PMM 3.6.0 – ClickHouse background merge loop on system.metric_log causing 100% CPU and repeated MEMORY_LIMIT_EXCEEDED

Hello,

I am experiencing a severe performance issue with PMM 3.6.0 where the server becomes extremely slow and CPU usage reaches 100% continuously.

Investigation shows that ClickHouse repeatedly attempts background merges on the system.metric_log table, but every merge attempt fails with a MEMORY_LIMIT_EXCEEDED exception. The failed merge is immediately retried, resulting in an infinite loop that consumes CPU.

This effectively makes the PMM instance almost unusable.

Environment

  • PMM version: 3.6.0

  • ClickHouse version bundled with PMM: 25.3.6.56

  • Deployment: containerized environment (Podman)

No unusual workload was running when the issue appeared.

Observed behaviour

ClickHouse repeatedly schedules merges on the system.metric_log table:

system.metric_log (MergerMutator): Selected parts for merge
system.metric_log (MergerMutator): Merged parts

However the merge then fails with:

Code: 241. DB::Exception: (total) memory limit exceeded
would use 5.84 GiB (attempt to allocate chunk of ~4 MiB)
current RSS: ~1.3 GiB
maximum: 5.84 GiB

The error occurs during the merge execution phase:

While executing MergeTreeSequentialSource
while reading from part ... in table system.metric_log

Immediately after the failure, ClickHouse schedules the same merge again, which fails in the same way. This cycle repeats continuously.

As a result:

  • ClickHouse background threads consume full CPU

  • PMM UI becomes very slow

  • the system remains in a constant retry loop

We face memory issue since we upgraded PMM server & clients from 3.4.0 to 3.6.0 and it re-appears again after re-deployment of server containers.

Are you aware of this issue ?

Thanks in advance for any help

@Henryx

I see some fixes proposed for v3.7.0 that should address these problems. Meanwhile, you can test with the mentioned changes to see if it helps.

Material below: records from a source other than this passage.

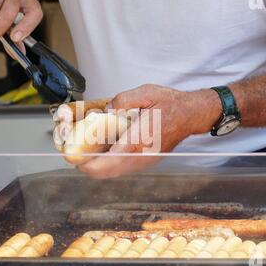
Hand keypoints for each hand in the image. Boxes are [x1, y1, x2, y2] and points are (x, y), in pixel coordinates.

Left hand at [78, 85, 221, 178]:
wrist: (190, 115)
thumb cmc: (170, 104)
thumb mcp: (146, 92)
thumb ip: (124, 99)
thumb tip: (107, 110)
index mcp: (140, 138)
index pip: (110, 158)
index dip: (90, 163)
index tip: (75, 160)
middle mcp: (142, 154)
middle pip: (110, 171)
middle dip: (89, 168)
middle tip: (75, 158)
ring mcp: (145, 160)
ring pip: (116, 173)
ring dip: (99, 169)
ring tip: (85, 157)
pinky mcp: (147, 161)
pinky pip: (124, 169)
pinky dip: (109, 167)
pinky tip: (101, 156)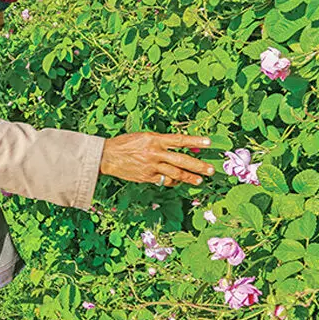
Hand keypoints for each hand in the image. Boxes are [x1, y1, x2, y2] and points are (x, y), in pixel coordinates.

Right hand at [99, 132, 213, 186]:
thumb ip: (161, 142)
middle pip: (182, 160)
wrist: (107, 156)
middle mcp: (155, 153)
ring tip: (200, 181)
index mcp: (155, 139)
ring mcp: (151, 166)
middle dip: (198, 166)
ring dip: (189, 178)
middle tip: (211, 170)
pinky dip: (173, 181)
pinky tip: (180, 182)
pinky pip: (164, 181)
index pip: (180, 140)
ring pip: (175, 174)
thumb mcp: (144, 137)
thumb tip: (180, 147)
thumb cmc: (126, 144)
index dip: (195, 140)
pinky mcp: (147, 177)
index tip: (209, 143)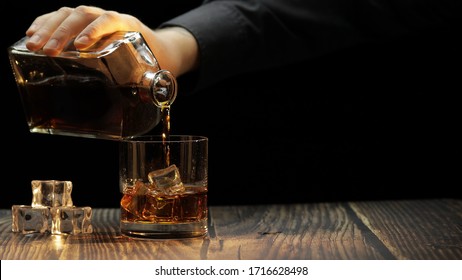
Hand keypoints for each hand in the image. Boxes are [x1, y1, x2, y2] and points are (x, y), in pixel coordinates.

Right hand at [25, 5, 198, 76]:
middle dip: (62, 32)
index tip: (80, 46)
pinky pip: (62, 16)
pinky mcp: (85, 23)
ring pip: (69, 14)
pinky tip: (32, 34)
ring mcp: (96, 17)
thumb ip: (143, 88)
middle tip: (46, 51)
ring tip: (32, 45)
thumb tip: (129, 112)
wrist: (161, 48)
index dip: (95, 30)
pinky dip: (46, 23)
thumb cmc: (156, 62)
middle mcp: (111, 17)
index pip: (110, 20)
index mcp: (129, 26)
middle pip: (83, 15)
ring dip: (48, 28)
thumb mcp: (154, 73)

https://perconadev.atlassian.net/issues?jql=textfields%20~%20"clickhouse%20memory*"&selectedIssue=PMM-14722

When using ClickHouse with less than 16GB of RAM, we recommend the following:

  • Lower the size of the mark cache in the config.xml. It can be set as low as 500 MB, but it cannot be set to zero.
  • Lower the number of query processing threads down to 1.
  • Lower the max_block_size to 8192. Values as low as 1024 can still be practical.
  • Lower max_download_threads to 1.
  • Set input_format_parallel_parsing and output_format_parallel_formatting to 0.
  • disable writing in log tables, as it keeps the background merge task reserving RAM to perform merges of log tables. Disable asynchronous_metric_log, metric_log, text_log, trace_log.

The similar memory-exceed issue discussed here: https://perconadev.atlassian.net/browse/PMM-14788 & PMM-14788 Increase memory resources for ClickHouse by ademidoff · Pull Request #779 · percona/percona-helm-charts · GitHub as well.

Increased the limits for ClickHouse server resources to 8Gi memory and 4 CPU, up from 4Gi and 2 respectively.

Removed the explicit requests for memory and CPU, which previously reserved 1Gi memory and 500m CPU.

Did you set any resource quota for Docker/Podman? What are the OS resources (CPU/Memory) ?